Um soldado americano e seu intérprete iraquiano morreram na manhã desta segunda-feira em um ataque com granadas e armas de pequeno porte no norte de Bagdá, informou o exército americano. Três outros membros da 3ª Divisão de Infantaria ficaram feridos, e um trabalhador iraquiano ajudou um deles a salvar sua vida na hora que o militar tentava sair de um dos dois veículos atingidos no ataque. A morte desta manhã fez subir para 152 o número de soldados dos EUA que perderam a vida em ações militares desde o início dos combates no Iraque em 20 de março - cinco a mais do que o total de mortos na Guerra do Golfo de 1991. Ao mesmo tempo, o novo chefe das forças aliadas no Iraque e Afeganistão, general John Abizaid, visitou o país pela primeira vez desde que o general Tommy Franks deixou o posto.

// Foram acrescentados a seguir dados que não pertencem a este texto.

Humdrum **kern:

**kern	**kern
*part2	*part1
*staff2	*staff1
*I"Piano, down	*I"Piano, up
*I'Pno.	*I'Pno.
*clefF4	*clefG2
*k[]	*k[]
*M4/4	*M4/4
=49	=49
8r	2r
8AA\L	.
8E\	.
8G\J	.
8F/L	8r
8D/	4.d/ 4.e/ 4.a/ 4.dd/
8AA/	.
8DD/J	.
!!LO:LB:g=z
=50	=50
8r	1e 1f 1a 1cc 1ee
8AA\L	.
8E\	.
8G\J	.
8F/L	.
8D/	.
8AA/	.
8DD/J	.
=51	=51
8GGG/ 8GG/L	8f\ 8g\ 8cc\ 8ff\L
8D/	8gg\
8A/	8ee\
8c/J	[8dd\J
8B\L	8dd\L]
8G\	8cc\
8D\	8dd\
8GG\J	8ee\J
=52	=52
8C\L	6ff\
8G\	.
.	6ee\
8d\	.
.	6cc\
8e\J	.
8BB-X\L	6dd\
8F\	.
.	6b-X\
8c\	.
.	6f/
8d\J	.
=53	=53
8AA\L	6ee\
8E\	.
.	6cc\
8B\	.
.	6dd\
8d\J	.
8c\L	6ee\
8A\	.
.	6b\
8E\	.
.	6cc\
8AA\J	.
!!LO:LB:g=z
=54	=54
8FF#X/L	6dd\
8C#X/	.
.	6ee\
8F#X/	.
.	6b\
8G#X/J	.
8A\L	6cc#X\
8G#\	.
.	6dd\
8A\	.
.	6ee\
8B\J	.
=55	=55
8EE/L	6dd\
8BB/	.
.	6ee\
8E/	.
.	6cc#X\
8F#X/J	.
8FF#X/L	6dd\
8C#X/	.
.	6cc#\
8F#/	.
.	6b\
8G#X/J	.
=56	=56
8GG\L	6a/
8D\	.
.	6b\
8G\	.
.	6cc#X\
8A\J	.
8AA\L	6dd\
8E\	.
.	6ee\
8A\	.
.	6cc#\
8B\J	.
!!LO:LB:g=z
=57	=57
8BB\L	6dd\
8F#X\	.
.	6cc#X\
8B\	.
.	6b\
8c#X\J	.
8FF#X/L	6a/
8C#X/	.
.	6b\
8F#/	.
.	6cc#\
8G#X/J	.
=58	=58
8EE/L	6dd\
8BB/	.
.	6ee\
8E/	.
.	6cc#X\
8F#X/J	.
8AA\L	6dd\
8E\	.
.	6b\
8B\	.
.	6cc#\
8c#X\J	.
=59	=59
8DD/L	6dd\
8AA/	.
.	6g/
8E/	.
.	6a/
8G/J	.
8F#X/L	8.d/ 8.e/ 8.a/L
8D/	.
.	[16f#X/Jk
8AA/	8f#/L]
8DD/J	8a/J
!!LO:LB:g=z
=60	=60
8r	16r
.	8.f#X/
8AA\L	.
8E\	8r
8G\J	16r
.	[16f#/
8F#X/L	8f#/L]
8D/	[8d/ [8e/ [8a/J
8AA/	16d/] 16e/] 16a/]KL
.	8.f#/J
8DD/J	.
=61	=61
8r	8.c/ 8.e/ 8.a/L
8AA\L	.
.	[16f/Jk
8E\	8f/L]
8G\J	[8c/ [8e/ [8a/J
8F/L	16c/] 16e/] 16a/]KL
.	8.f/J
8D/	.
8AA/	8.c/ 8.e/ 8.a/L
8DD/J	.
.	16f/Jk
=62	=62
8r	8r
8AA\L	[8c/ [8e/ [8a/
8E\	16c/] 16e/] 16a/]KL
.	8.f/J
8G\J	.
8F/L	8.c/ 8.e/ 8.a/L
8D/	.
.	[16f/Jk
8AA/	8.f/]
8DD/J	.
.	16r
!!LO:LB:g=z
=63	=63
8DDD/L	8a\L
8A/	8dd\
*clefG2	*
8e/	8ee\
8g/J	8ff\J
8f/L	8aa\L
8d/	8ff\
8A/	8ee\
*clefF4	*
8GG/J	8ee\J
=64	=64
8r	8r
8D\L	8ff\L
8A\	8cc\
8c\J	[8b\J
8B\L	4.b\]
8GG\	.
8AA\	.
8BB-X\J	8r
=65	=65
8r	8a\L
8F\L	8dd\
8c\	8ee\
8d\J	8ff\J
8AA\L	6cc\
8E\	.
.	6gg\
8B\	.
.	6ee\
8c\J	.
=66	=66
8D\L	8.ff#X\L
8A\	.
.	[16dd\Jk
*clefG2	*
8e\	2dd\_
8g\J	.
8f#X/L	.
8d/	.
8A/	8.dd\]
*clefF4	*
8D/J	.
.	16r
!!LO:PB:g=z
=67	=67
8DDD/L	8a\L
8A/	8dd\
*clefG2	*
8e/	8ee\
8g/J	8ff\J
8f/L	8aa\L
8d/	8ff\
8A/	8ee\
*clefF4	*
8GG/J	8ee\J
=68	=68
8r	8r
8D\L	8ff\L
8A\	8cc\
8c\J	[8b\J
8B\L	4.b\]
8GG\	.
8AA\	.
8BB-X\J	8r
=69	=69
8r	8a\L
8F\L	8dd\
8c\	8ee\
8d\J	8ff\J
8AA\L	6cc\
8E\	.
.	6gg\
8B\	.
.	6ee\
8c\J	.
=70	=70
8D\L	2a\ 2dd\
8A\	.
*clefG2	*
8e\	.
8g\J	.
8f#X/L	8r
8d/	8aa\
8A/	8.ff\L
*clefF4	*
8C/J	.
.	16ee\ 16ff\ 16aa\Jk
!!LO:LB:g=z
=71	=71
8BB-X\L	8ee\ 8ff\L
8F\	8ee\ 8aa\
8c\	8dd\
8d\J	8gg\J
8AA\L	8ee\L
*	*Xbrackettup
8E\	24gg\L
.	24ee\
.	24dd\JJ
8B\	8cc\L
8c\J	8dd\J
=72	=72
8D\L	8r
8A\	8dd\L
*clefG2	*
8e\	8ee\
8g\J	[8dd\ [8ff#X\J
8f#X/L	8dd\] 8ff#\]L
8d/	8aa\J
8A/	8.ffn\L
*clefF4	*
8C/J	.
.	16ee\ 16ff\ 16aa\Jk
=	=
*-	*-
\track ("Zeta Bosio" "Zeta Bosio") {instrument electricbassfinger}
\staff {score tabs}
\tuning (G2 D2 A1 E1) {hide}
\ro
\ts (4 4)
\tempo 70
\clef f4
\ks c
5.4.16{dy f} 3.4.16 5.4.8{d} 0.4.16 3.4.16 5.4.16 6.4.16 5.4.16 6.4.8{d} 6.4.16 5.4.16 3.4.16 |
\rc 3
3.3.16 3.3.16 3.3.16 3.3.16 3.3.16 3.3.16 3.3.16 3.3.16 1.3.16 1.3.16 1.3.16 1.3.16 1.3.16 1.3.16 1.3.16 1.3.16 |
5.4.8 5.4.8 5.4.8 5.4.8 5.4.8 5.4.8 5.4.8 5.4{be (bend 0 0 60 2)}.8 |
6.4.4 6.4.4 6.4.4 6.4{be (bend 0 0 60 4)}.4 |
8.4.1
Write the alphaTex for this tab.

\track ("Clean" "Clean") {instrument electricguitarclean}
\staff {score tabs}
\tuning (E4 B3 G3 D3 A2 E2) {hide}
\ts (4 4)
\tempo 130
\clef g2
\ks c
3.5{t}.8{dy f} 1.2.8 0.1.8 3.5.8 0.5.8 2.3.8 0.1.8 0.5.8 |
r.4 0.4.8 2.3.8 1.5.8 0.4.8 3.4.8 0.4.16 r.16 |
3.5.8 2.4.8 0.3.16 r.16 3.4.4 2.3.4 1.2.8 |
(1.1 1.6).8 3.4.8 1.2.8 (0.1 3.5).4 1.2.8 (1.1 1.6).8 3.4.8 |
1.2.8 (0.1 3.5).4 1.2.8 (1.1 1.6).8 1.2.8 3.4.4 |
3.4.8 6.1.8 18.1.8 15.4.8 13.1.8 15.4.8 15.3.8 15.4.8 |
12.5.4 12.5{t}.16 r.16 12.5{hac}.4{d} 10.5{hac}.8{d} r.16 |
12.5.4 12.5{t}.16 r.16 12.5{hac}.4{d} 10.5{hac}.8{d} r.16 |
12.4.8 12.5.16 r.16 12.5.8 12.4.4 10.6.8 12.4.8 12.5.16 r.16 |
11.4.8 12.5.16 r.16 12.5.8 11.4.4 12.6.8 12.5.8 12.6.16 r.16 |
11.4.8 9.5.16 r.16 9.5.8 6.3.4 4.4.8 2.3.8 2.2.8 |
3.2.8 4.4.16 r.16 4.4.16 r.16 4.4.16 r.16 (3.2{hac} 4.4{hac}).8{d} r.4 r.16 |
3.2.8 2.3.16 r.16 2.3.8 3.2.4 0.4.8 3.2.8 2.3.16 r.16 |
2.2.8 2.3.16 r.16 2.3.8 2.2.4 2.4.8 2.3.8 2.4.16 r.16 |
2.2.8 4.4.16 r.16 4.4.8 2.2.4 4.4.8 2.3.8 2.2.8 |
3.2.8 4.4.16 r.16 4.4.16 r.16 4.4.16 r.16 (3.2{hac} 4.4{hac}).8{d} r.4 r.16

Abizaid anunciou planos de criar uma força de cerca de 7.000 iraquianos para trabalhar junto com as tropas americanas. A milícia, a ser treinada pelas forças dos EUA, será constituída por oito batalhões de homens armados, cada um deles com cerca de 850 membros. A milícia estaria pronta para entrar em ação dentro de 45 dias, disse Abizaid, que se reuniu hoje com os comandantes americanos em Bagdá para dizer-lhes que a formação da milícia é um esforço para diminuir a atuação das forças americanas.